• _Given instruction_:
Reproduce every line of the records below word for word, but leave the pictures out of your answer.

• _Given data_:
++++++++++++++++++++

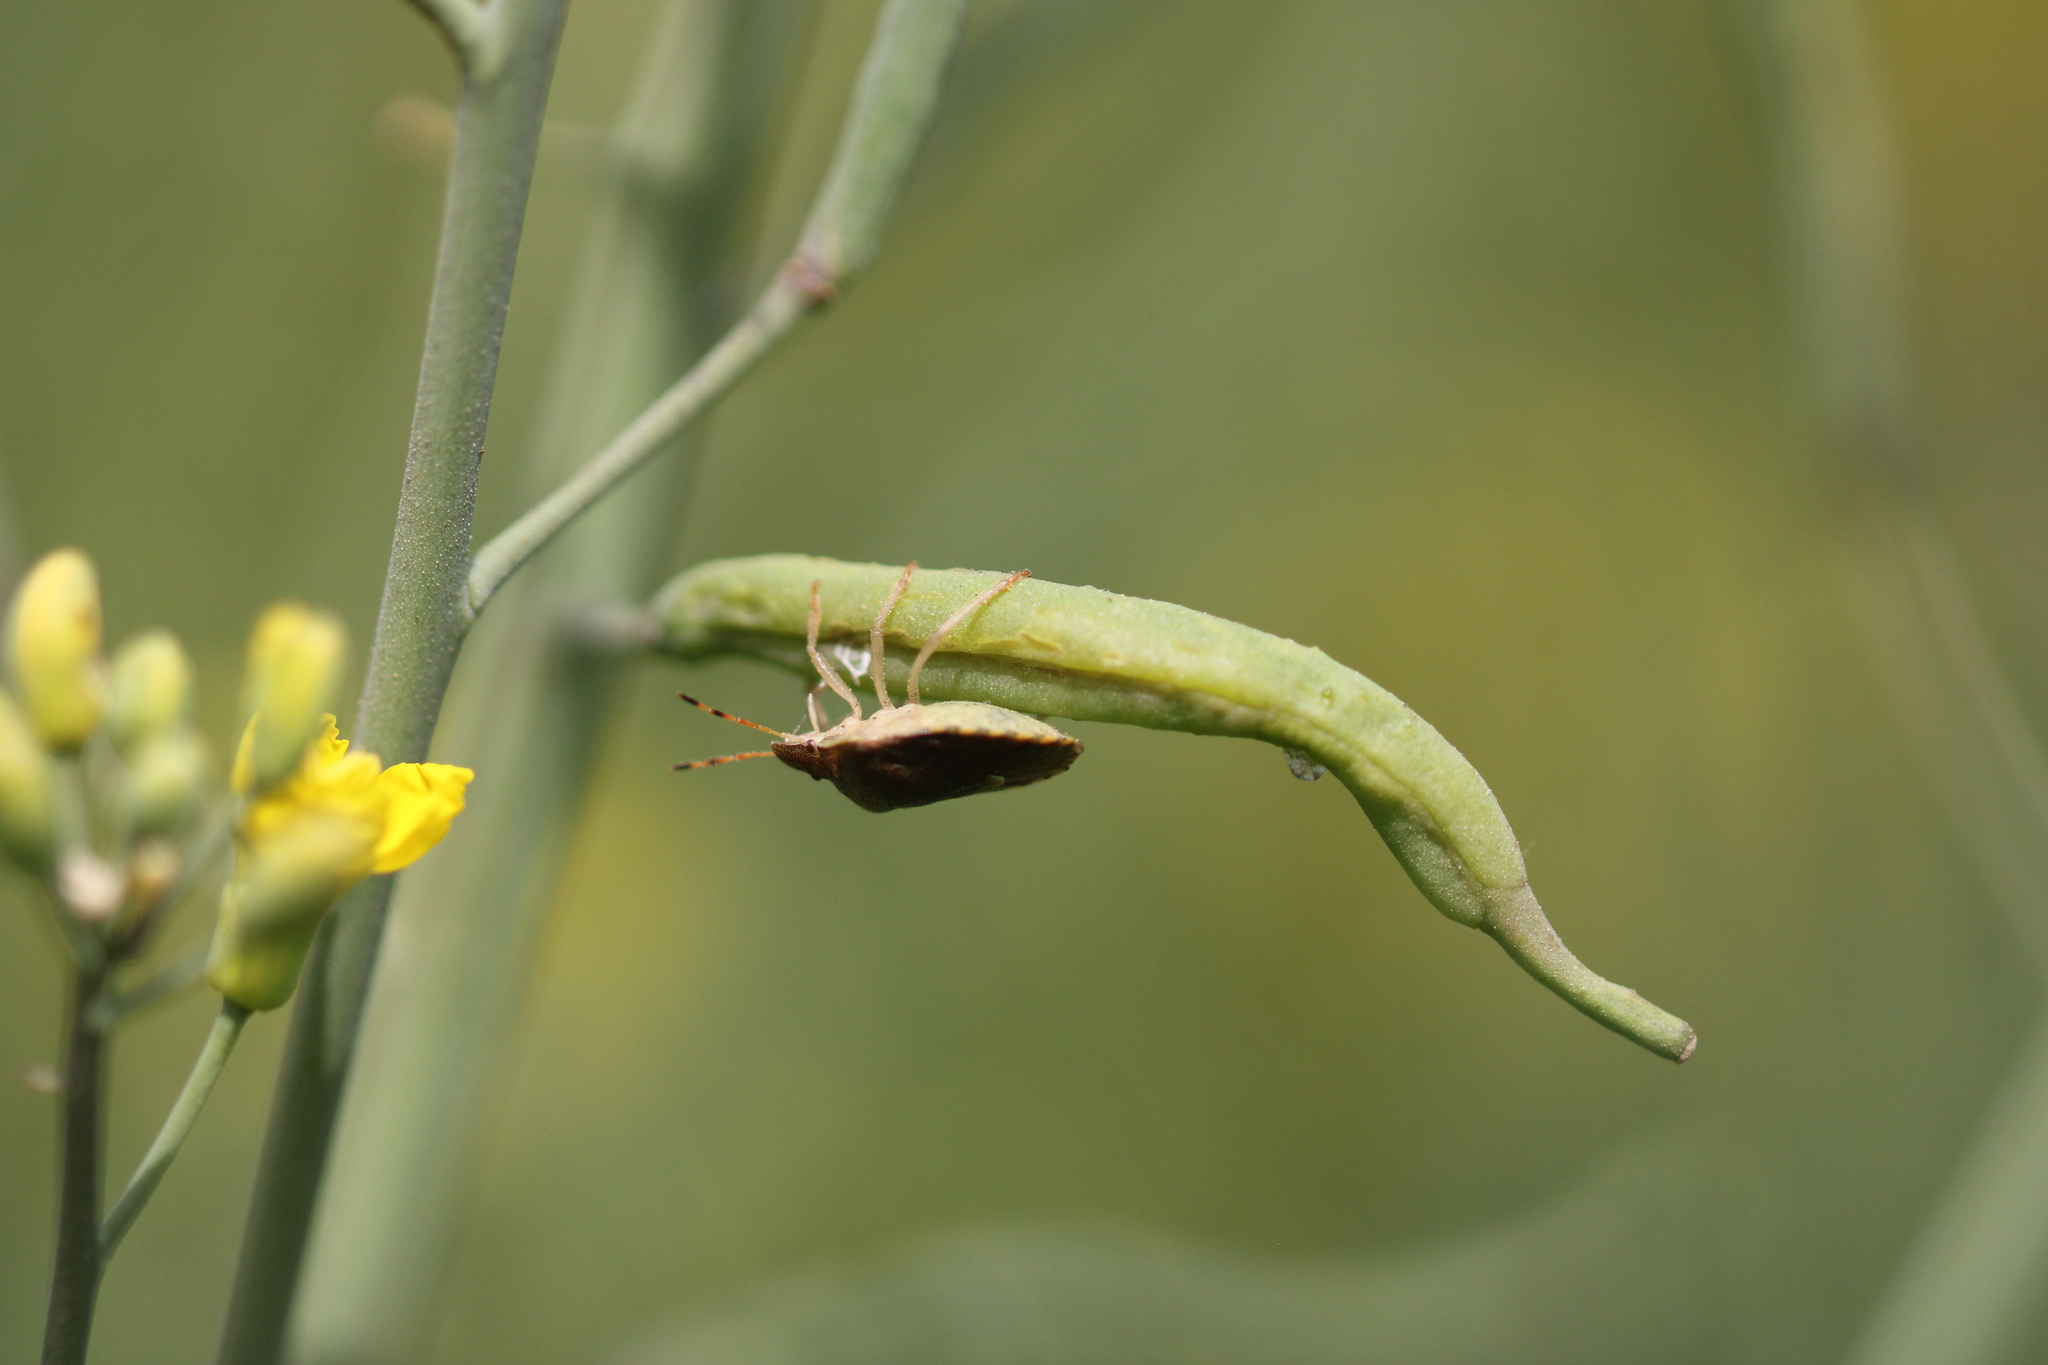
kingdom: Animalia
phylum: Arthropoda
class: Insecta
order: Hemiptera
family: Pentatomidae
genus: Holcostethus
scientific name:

++++++++++++++++++++

• _Written answer_:
kingdom: Animalia
phylum: Arthropoda
class: Insecta
order: Hemiptera
family: Pentatomidae
genus: Holcostethus
scientific name:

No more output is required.